The stretch reflex - When a muscle is stretched, it automatically contracts and maintains increased tone. It helps maintain equilibrium and posture. It stabilises joints by balancing tension in extensors and flexors smoothing muscle actions. For example - the head starts to tip forward as you fall asleep, muscles contract to raise the head. For example - knee jerk (patellar tendon reflex). The reflexive contraction of a muscle when its tendon is tapped. Activation of spindles - Stretching muscles causes spindles to stretch. The frequency of impulses along sensory neuron is proportional to length of muscle (the longer is gets the more stimulus it has) Activation of sensory endings in muscle spindles produces a reflex contraction. Stretch and activation of spindles elicits a reflex contraction which keeps normal muscle length and tension (muscle tone). Monosynaptic reflex - Sensory neuron synapses directly onto motor neuron in the ventral horn. Knee-jerk reflex (monosynaptic stretch reflex) - Only one synapse between afferent and efferent neuron there fore little synaptic delay and prompt response. Reciprocal inhibition, prevents muscles from working against each other. Agonist muscle contracted (excitation) and antagonist muscle relaxed. For example: Knee jerk - hamstring muscles remain relaxed due to motor neurons being inhibited to allow quadriceps to extend the knee.
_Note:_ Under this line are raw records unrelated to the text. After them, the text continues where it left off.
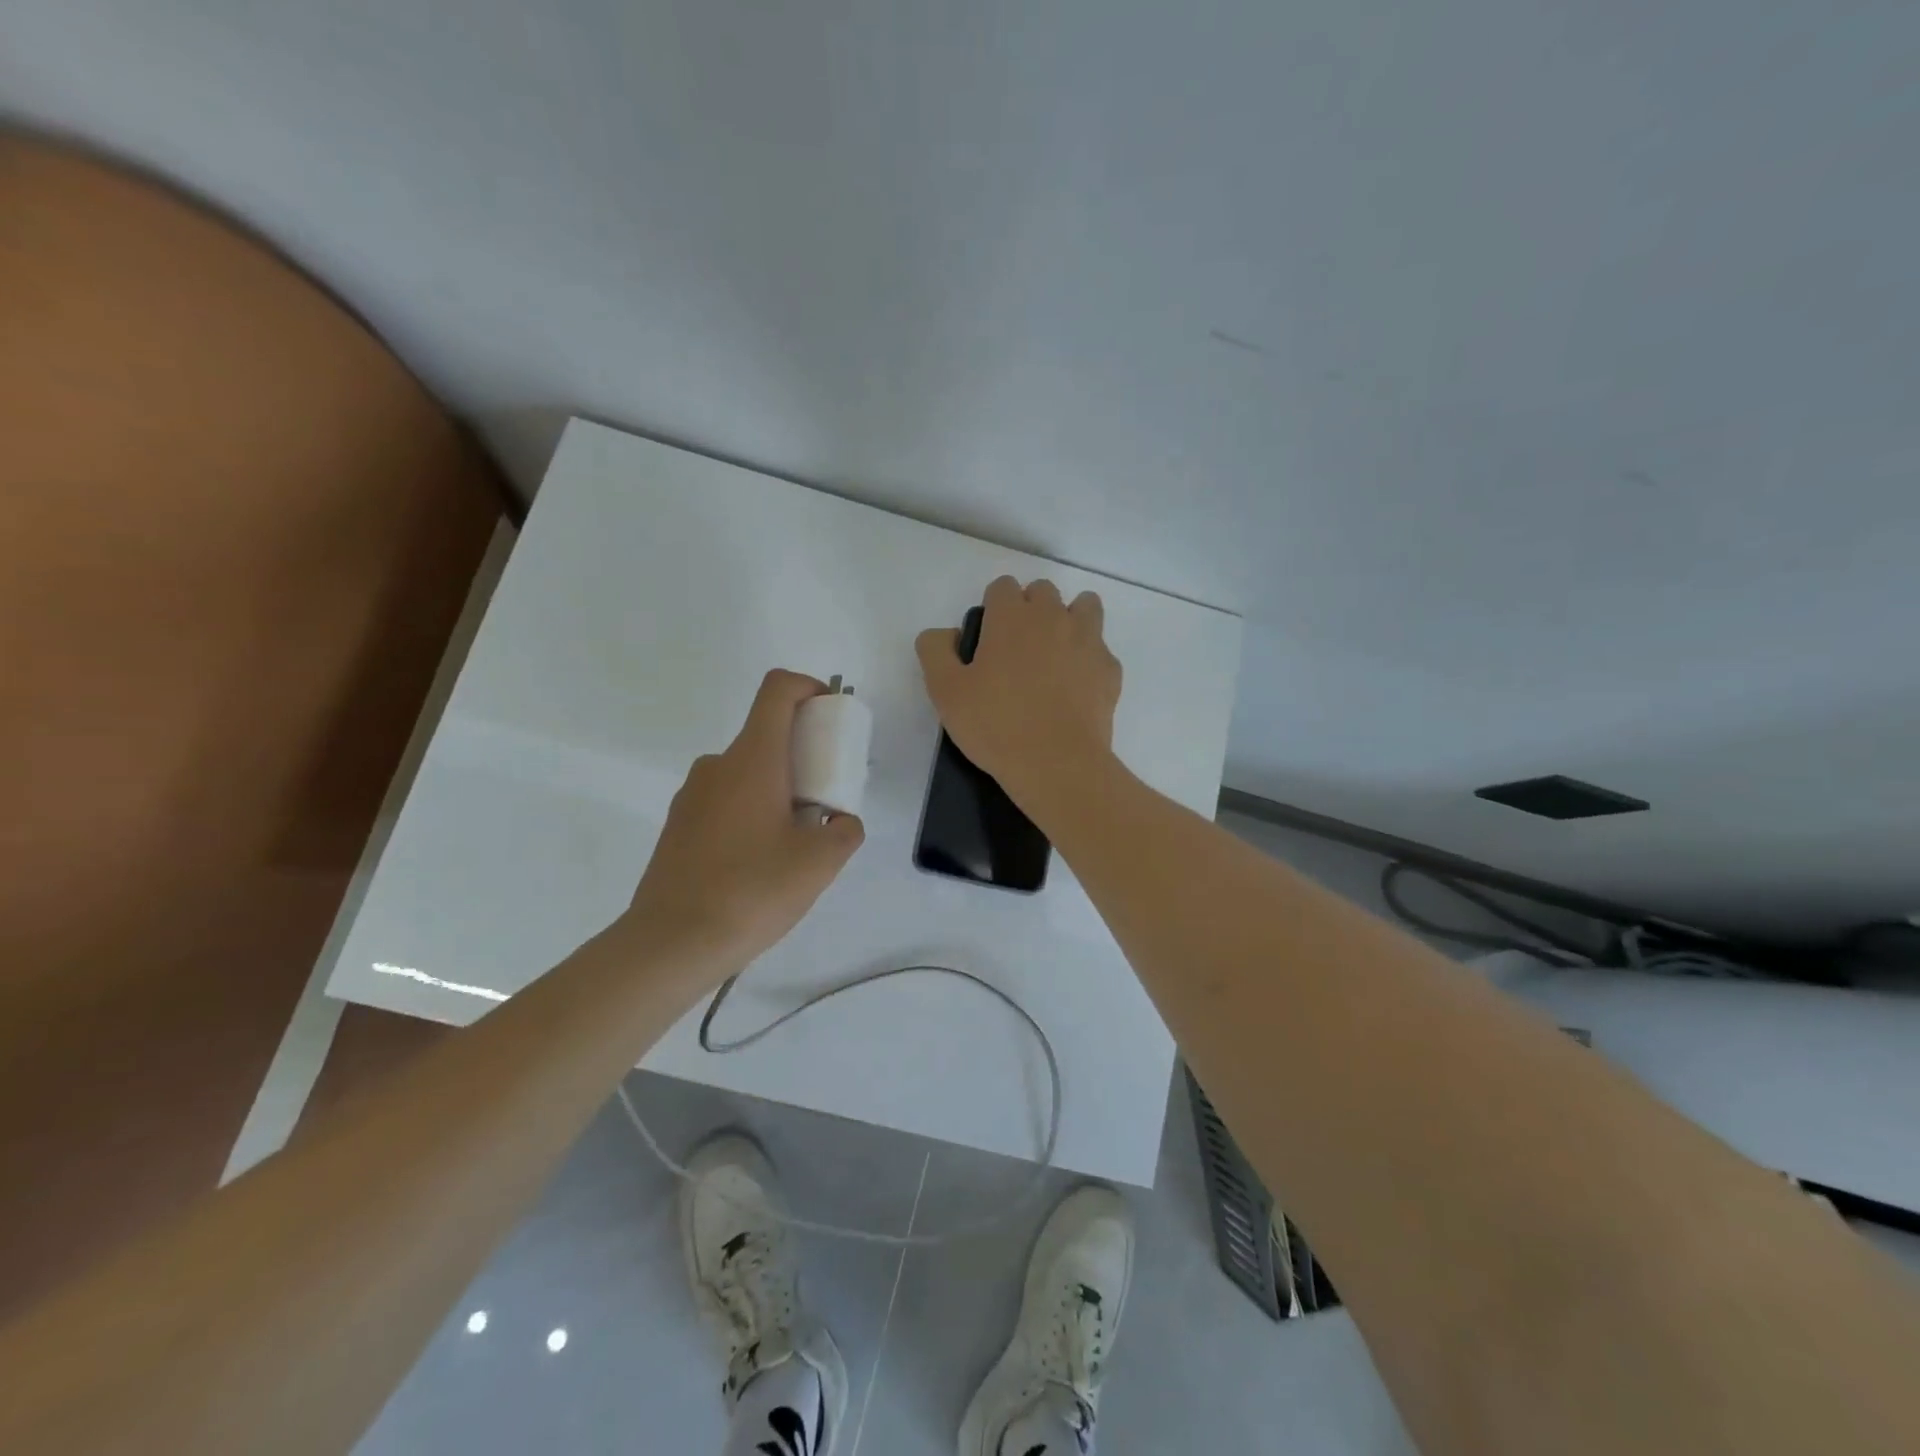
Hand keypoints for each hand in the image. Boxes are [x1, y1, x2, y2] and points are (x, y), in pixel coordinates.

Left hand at [624, 670, 864, 975]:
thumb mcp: (820, 862)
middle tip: (825, 801)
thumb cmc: (752, 890)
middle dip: (804, 755)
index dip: (809, 688)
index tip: (831, 717)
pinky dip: (751, 811)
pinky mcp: (678, 826)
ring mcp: (692, 796)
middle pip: (766, 734)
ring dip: (777, 788)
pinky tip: (758, 863)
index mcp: (753, 759)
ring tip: (794, 842)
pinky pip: (725, 800)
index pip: (778, 689)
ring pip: (746, 772)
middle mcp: (717, 765)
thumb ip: (844, 831)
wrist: (671, 943)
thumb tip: (840, 822)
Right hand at [915, 575, 1122, 809]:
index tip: (988, 638)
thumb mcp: (944, 691)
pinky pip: (1100, 648)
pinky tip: (1076, 687)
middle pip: (1043, 591)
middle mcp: (1053, 617)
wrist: (1057, 764)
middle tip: (1017, 649)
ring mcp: (1088, 640)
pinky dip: (1089, 658)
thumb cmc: (996, 725)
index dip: (993, 607)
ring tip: (1054, 654)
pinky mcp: (1110, 669)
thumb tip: (946, 634)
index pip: (1002, 586)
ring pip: (1084, 606)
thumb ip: (936, 650)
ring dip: (1068, 619)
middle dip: (1030, 608)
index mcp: (1011, 617)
Define a reflex and explain how reflexes differ from voluntary movement

•Fast, voluntary and predictable (stereotyped) sequence of actions by glands or muscles that occurs in response to a particular stimulus. •When integration takes place in the spinal cord grey matter, the reflex is a spinal reflex, such as the patellar tendon reflex. There is no involvement by the brain, only lower motor neurons. •When integration occurs in the brain stem, the reflex is a cranial reflex and involves the cranial nerves, such as eye tracking movements. •If the reflex involves the contraction of skeletal muscle as the effector it is called a somatic reflex. •If the reflex involves the contraction of smooth muscle, cardiac muscle or glands, it is called an autonomic (visceral) reflex. •Voluntary movement is under our control. It can be slow or fast. It uses higher and lower motor neurons, is variable and not stereotyped.